Texto para revisar:
————————

La familia Delgado Chagoya refleja cómo Caja Popular Mexicana impulsa el crecimiento familiar y emprendedor bajo el modelo del cooperativismo
Desde sus inicios, Caja Popular Mexicana ha tenido una misión clara: contribuir al mejoramiento de la calidad de vida y la satisfacción de sus socios, siempre apegada a los principios y valores cooperativos. La historia de la familia Delgado Chagoya es un ejemplo de cómo este compromiso se vive y se transmite de generación en generación.
Una socia, múltiples emprendimientos
Todo comenzó con Teresita de Jesús Chagoya, quien hace más de 25 años se convirtió en socia de la cooperativa. A lo largo del tiempo, ha visto crecer sus emprendimientos de estimulación musical y aceites esenciales, apoyada por talleres productivos, cursos de Enlace Cooperativo y el Diplomado en Emprendimiento en Economía Social. Estos espacios de formación fortalecieron sus proyectos y sembraron una visión emprendedora basada en el aprendizaje continuo y el trabajo colectivo.

“La cooperativa nos facilita mucho las cosas, nos van acompañando para que se hagan realidad nuestros sueños”
Teresita de Jesús Chagoya López, socia emprendedora
Nuevas generaciones que emprenden
Esa misma chispa llegó a sus hijos, Carlos y Jazmín, quienes con 25 y 30 años transformaron su pasión en Morabón, una cafetería de estilo francés ubicada en Guanajuato Capital. El proyecto nació en 2020 y encontró en la cooperativa el impulso necesario para consolidarse.
La historia de la familia Delgado Chagoya confirma que el acompañamiento cooperativo va más allá del crédito. Es confianza, formación y crecimiento compartido, elementos que permiten a las familias construir proyectos sólidos y avanzar juntas hacia un futuro con mayor estabilidad.

————————

Datos proporcionados:
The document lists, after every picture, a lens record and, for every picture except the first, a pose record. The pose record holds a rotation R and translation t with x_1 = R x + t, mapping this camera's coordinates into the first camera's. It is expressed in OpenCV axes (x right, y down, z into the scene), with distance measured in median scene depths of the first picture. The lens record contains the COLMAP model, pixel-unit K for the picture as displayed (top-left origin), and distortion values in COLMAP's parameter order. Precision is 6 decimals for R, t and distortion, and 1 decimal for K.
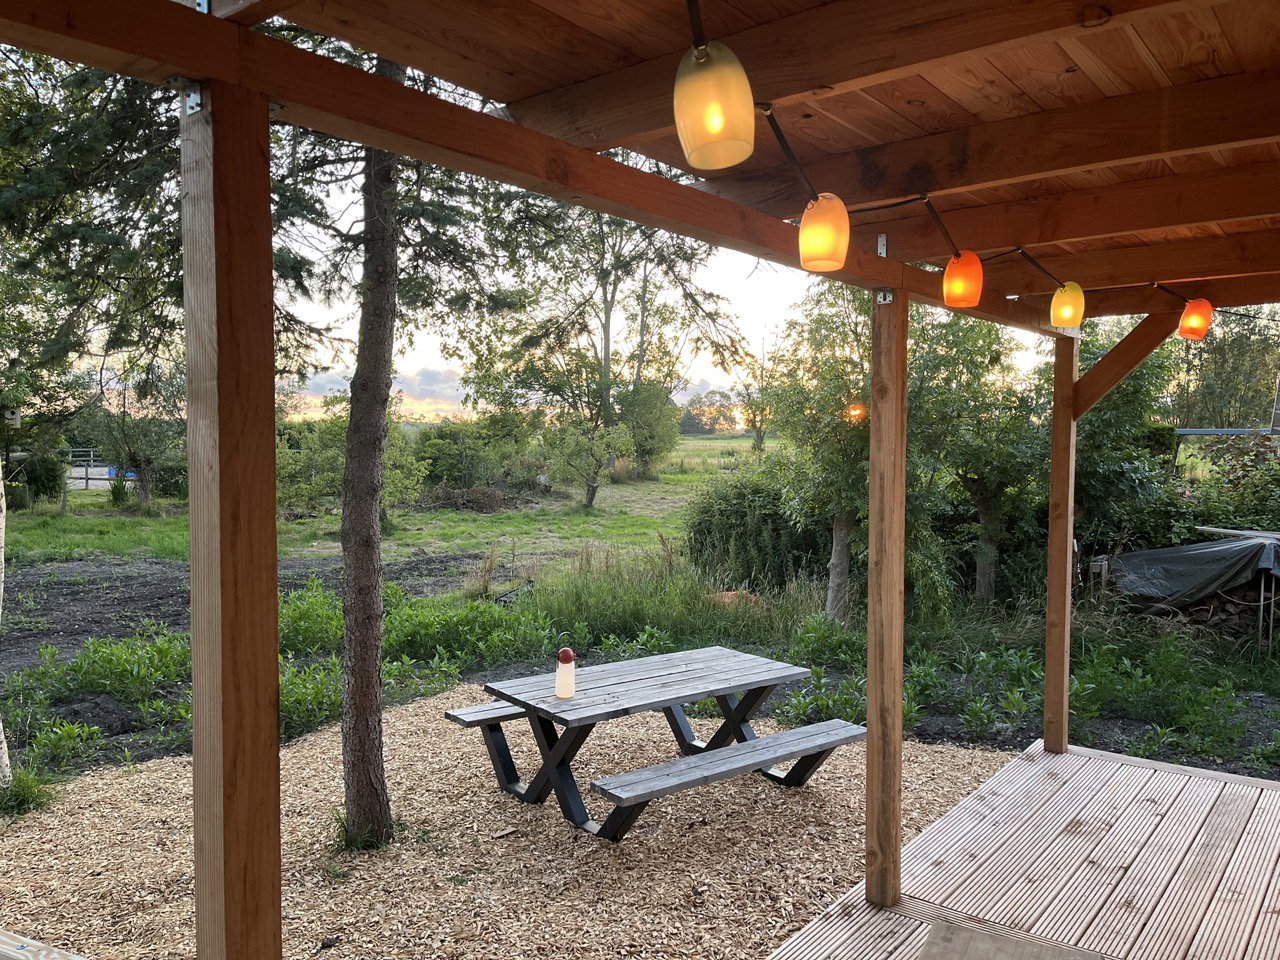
lens RADIAL K [[962.3, 0, 632.1], [0, 962.3, 478.4], [0, 0, 1]] dist [0.031686, -0.046072]
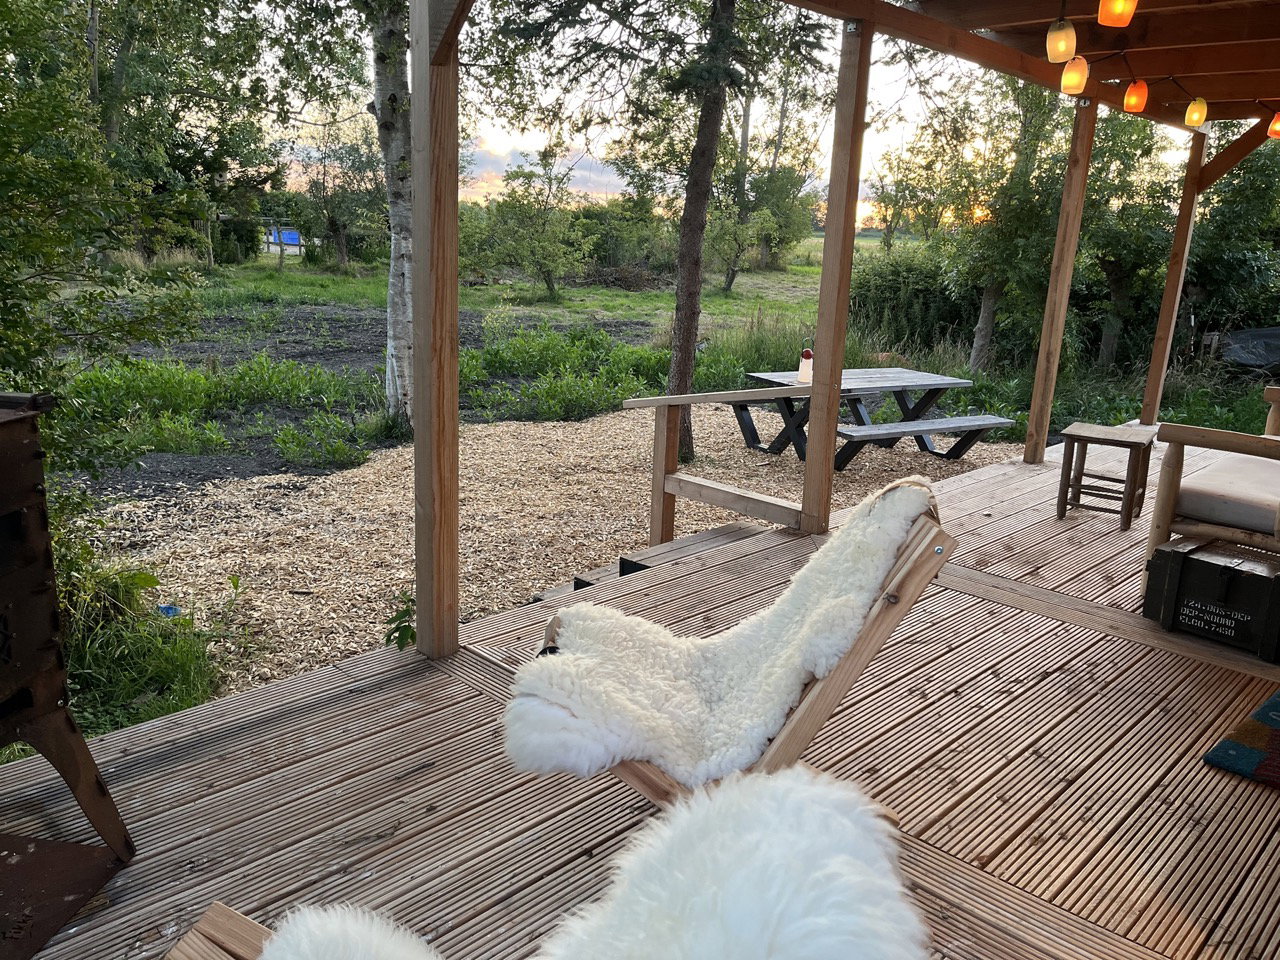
lens RADIAL K [[962.3, 0, 643.6], [0, 962.3, 487.9], [0, 0, 1]] dist [0.031686, -0.046072]
pose [[0.994482, 0.063526, -0.083483, -0.044755], [-0.043935, 0.974861, 0.218441, 0.018403], [0.095261, -0.213568, 0.972273, -0.119608]]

————————

Tareas del ejercicio:
1 > Reescribe la parte del texto que va desde "La historia de la familia Delgado Chagoya confirma" hasta "con mayor estabilidad.", incluyendo esto último. Pon "préstamo" donde dice "crédito".
2 > Contesta según el texto:
(a) ¿Hace cuántos años se hizo socia de la cooperativa Teresita de Jesús Chagoya?
(b) ¿De qué son sus emprendimientos?
(c) ¿Dónde está la cafetería Morabón?

Resultados por tarea:
1 >
La historia de la familia Delgado Chagoya confirma que el acompañamiento cooperativo va más allá del préstamo. Es confianza, formación y crecimiento compartido, elementos que permiten a las familias construir proyectos sólidos y avanzar juntas hacia un futuro con mayor estabilidad.

2 >
(a) Hace más de 25 años.
(b) De estimulación musical y aceites esenciales.
(c) En Guanajuato Capital.